In this study, we evaluated the effectiveness of several relevant “what-if” scenarios using the developed QRA model. This model enables the exploration of other intervention strategies, including the use of higher-quality water for irrigation, assessing the impact of organic fertilizers, reducing contamination during the dicing of RTE cantaloupes, removing highly contaminated lots through targeted sampling plans, shortening shelf life, and exploring combinations of these scenarios, among others.

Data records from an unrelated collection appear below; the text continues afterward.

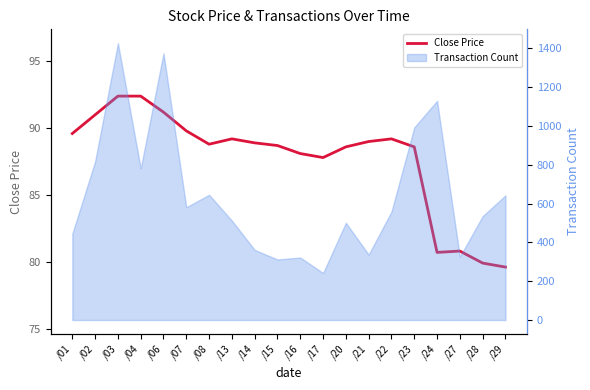

How many lines are shown in the chart?

1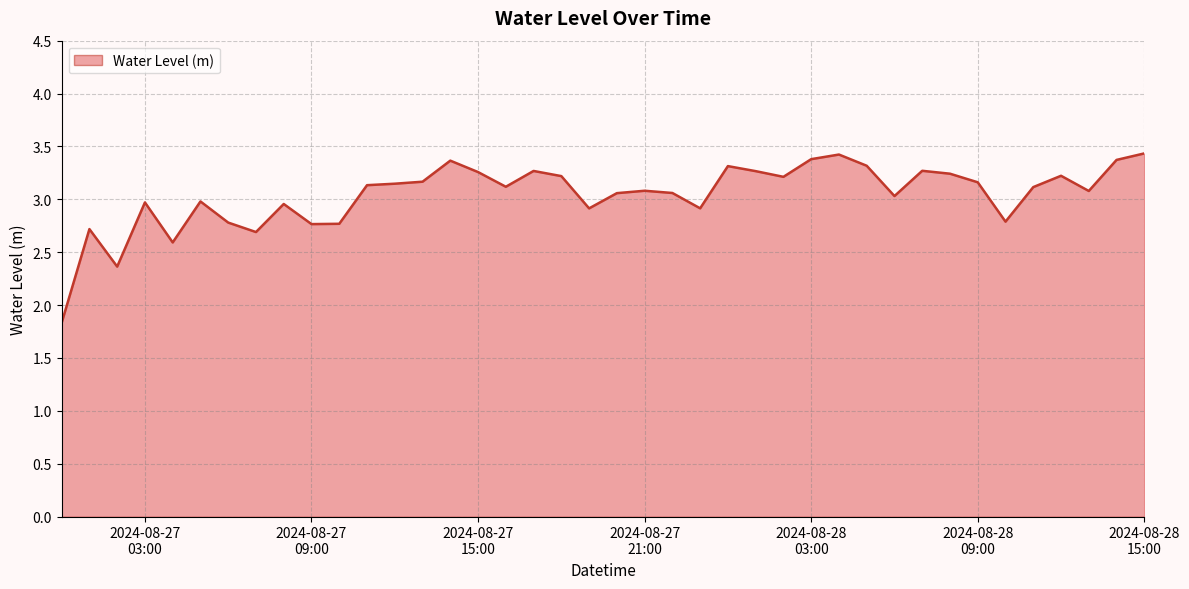

What is the minimum value shown in the chart?

1.8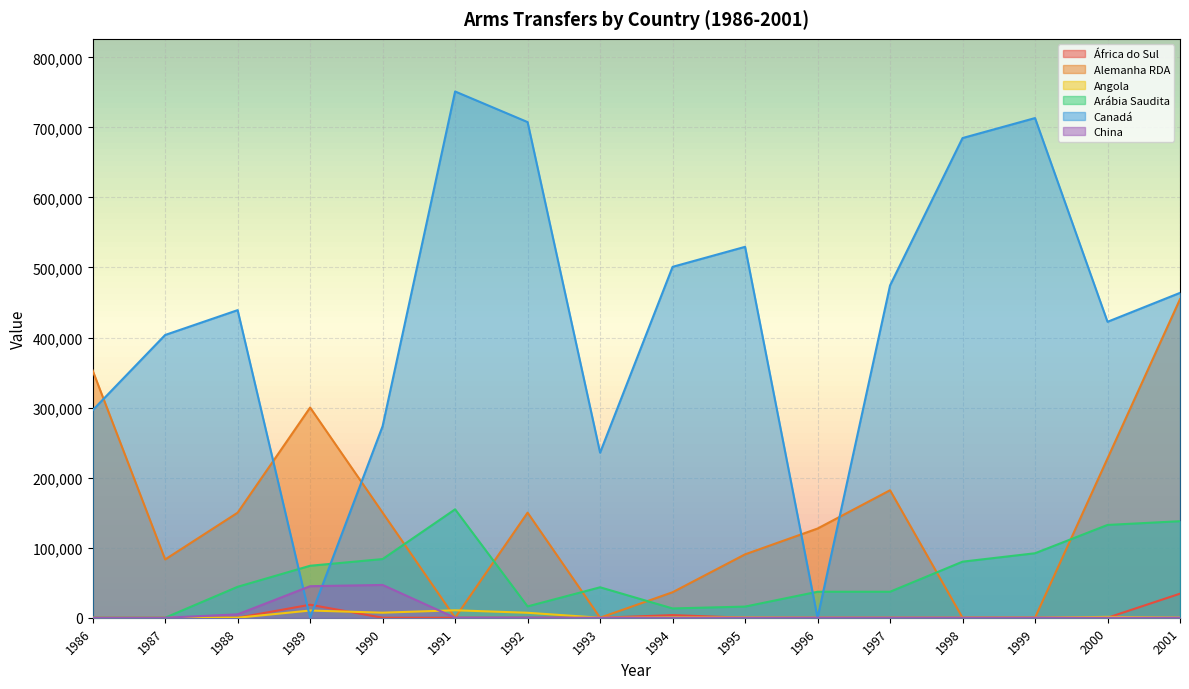

What is the total value across all series at 1987?

486845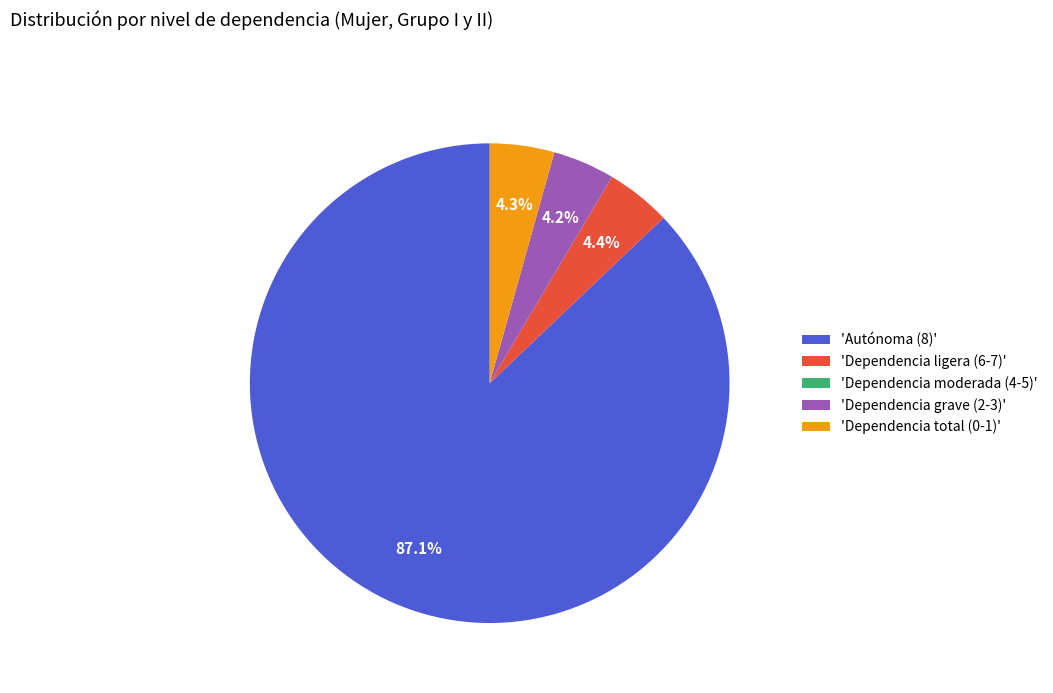

Which category has the biggest portion of the pie?

'Autónoma (8)'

The recent publication of a dose–response relationship based on the virulence categories of L. monocytogenes [97] suggests an improvement in the accuracy of assessments, particularly as initial data are now available on the genomic diversity of L. monocytogenes in agricultural soils [102] and production environments [103,104]. An important limitation of the current model is that it does not account for biofilm formation and strain-specific persistence throughout the processing chain. Future modeling efforts incorporating biofilm dynamics and strain tracking could better distinguish the relative contribution of each contamination source and enable more targeted intervention strategies. In conclusion, we have developed a robust set of functions to evaluate the risk of listeriosis associated with the consumption of RTE diced cantaloupe. This QRA has highlighted the potential variations in L. monocytogenes risks under different agricultural and processing conditions. The findings from our model underscore the importance of maintaining good agricultural practices in the fields, adhering to rigorous hygiene practices during harvest and processing, and ensuring proper storage conditions by consumers to mitigate the risk of listeriosis. Additionally, the adaptability of our QRA model to different products and processing steps provides significant flexibility for food safety authorities and food business operators around the world, enabling them to tailor interventions specifically to their regional needs.